If a skin biopsy reveals cancer, Southeastern Dermatology has an array of medical and surgical procedures as treatments, depending upon the type of cancer, it's location, and the needs of the individual.
The various treatment options available are:
Skin cancer is the most prevalent of all types of cancers. Fair-skinned peopkle who sunburn easily are at a particularly high risk for developing skin cancer. Other factors include repeated medical and industrial x-ray exposure, scarring from diseases or burns, occupational exposure to compounds such as coal tar and arsenic, and family history.
The three main skin cancers are basal cell carcinoma (BCC), squamous cell carcinoma (SCC), and malignant melanoma. When found early and treated properly, the cure rate for both BCC and SCC is over 95 percent. The staff at Southeastern Dernatology is very experienced in the screening and treatment of the vaious types of skin cancer.
Basal Cell Carcinoma (BCC)
BCC is the most common type of skin cancer and appears frequently on the head, neck, or trunk as a pearly bump, or a red patch. BCCs are typically found on fair-skinned people and usually do not grow quickly. Untreated, the cancer will often begin to bleed, crust over, heal, then repeat the cycle; it can extend below the skin to the bone and nerves, causing local damage.
Squamous Cell Carcinome (SCC)
SCC is the second most common skin cancer and is typically located on the rim of the ear, face, lips, and mouth of fair-skinned people. The cancer may appear as a bump or red, scaly patch and can develop into large masses and become invasive. SCC occasionally metastasize (spreads to remote areas). Thus early detection and treatmnt is desirable.

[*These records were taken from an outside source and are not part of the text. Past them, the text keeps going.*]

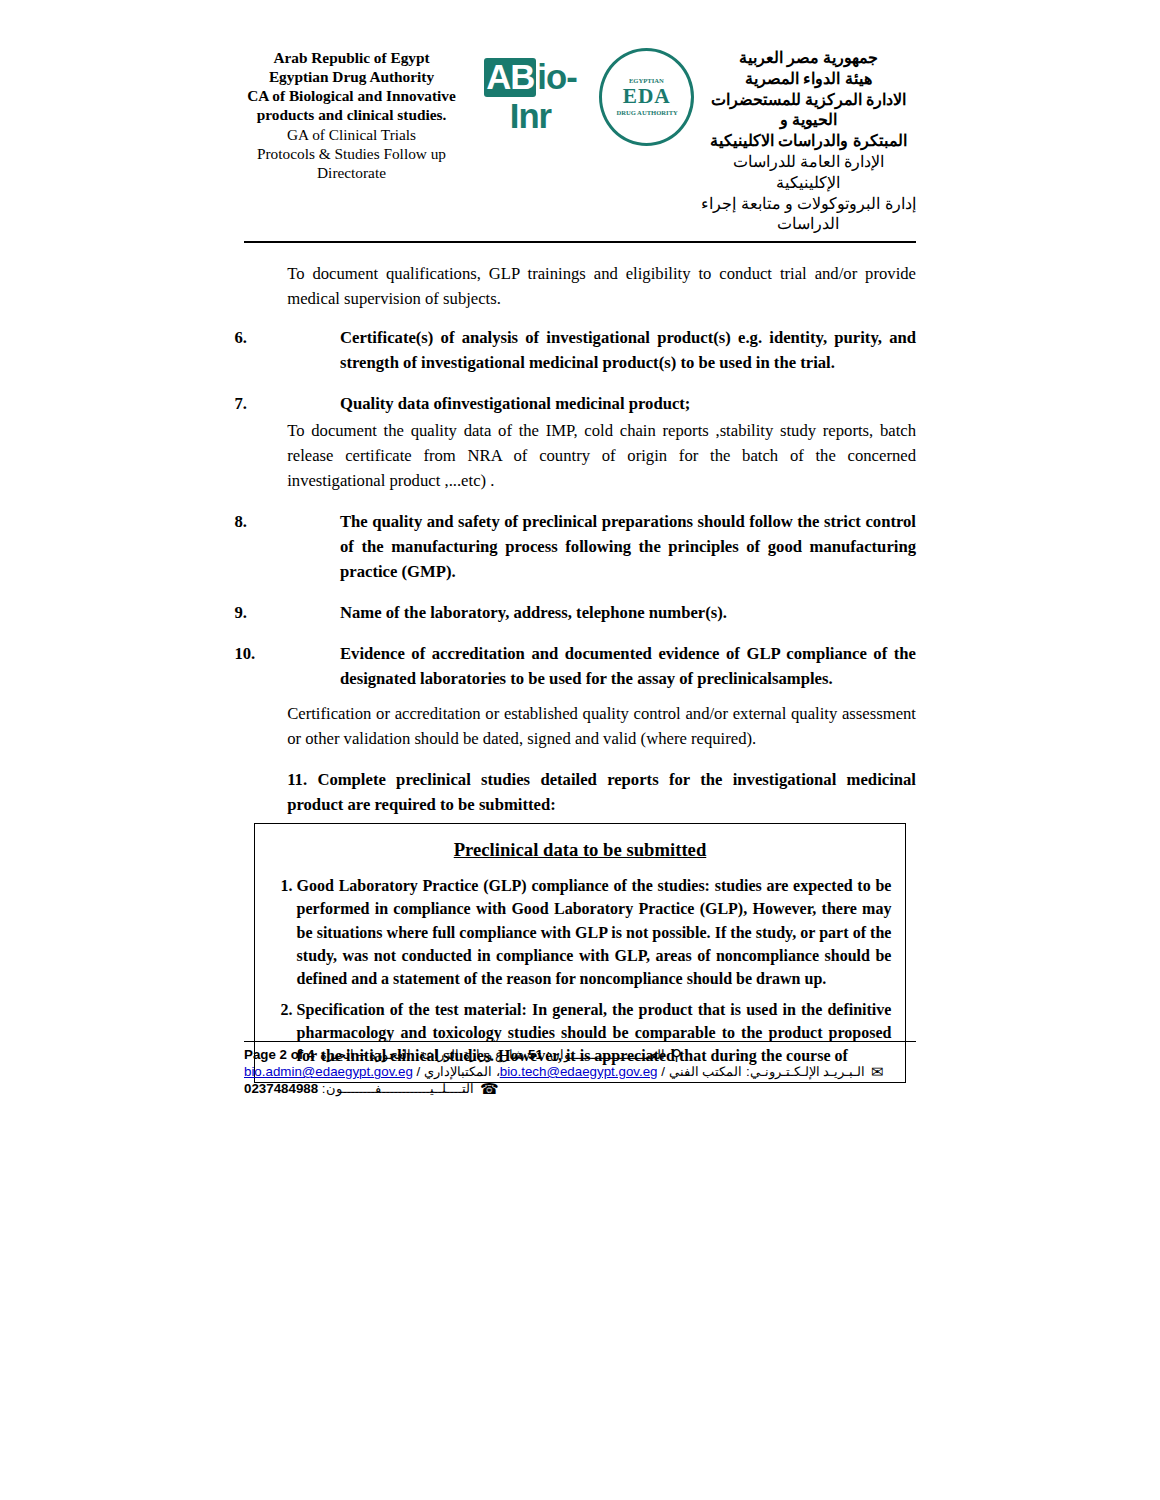Arab Republic of Egypt
Egyptian Drug Authority
CA of Biological and Innovative
products and clinical studies.
GA of Clinical Trials
Protocols & Studies Follow up Directorate
ABio-Inr
EGYPTIAN
EDA
DRUG AUTHORITY
جمهورية مصر العربية
هيئة الدواء المصرية
الادارة المركزية للمستحضرات الحيوية و
المبتكرة والدراسات الاكلينيكية
الإدارة العامة للدراسات الإكلينيكية
إدارة البروتوكولات و متابعة إجراء الدراسات
To document qualifications, GLP trainings and eligibility to conduct trial and/or provide medical supervision of subjects.
6. Certificate(s) of analysis of investigational product(s) e.g. identity, purity, and strength of investigational medicinal product(s) to be used in the trial.
7. Quality data ofinvestigational medicinal product;
To document the quality data of the IMP, cold chain reports ,stability study reports, batch release certificate from NRA of country of origin for the batch of the concerned investigational product ,...etc) .
8. The quality and safety of preclinical preparations should follow the strict control of the manufacturing process following the principles of good manufacturing practice (GMP).
9. Name of the laboratory, address, telephone number(s).
10. Evidence of accreditation and documented evidence of GLP compliance of the designated laboratories to be used for the assay of preclinicalsamples.
Certification or accreditation or established quality control and/or external quality assessment or other validation should be dated, signed and valid (where required).
11. Complete preclinical studies detailed reports for the investigational medicinal product are required to be submitted:
Preclinical data to be submitted
Good Laboratory Practice (GLP) compliance of the studies: studies are expected to be performed in compliance with Good Laboratory Practice (GLP), However, there may be situations where full compliance with GLP is not possible. If the study, or part of the study, was not conducted in compliance with GLP, areas of noncompliance should be defined and a statement of the reason for noncompliance should be drawn up.
Specification of the test material: In general, the product that is used in the definitive pharmacology and toxicology studies should be comparable to the product proposed for the initial clinical studies. However, it is appreciated that during the course of
⚲ العنـــــــــــــــــــوان: 51 شارع وزارة الزراعة، العجوزة – الجيزة Page 2 of 4
✉ الـبـريـد الإلـكـتـرونـي: المكتب الفني / bio.tech@edaegypt.gov.eg، المكتبالإداري / bio.admin@edaegypt.gov.eg
☎ التــــلــيــــــــــــفــــــــون: 0237484988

Malignant Melanoma is the most deadly of all skin cancers. It begins in the melanocytes, the skin cells that produce the brown or black pigment called melanin. Since melanoma cells usually continue to produce melanin, the cancer appears in mixed shades of tan, brown, and black, though it can be red or white. Melanoma can metastasize (spread), making early detection and treatment essential. Melanomas are usually greater than 6mm in diameter (size of a pencil eraser) when diagnosed. If you notice a mole different from your others, or changes, itches, or bleeds, you should see a dermatologist.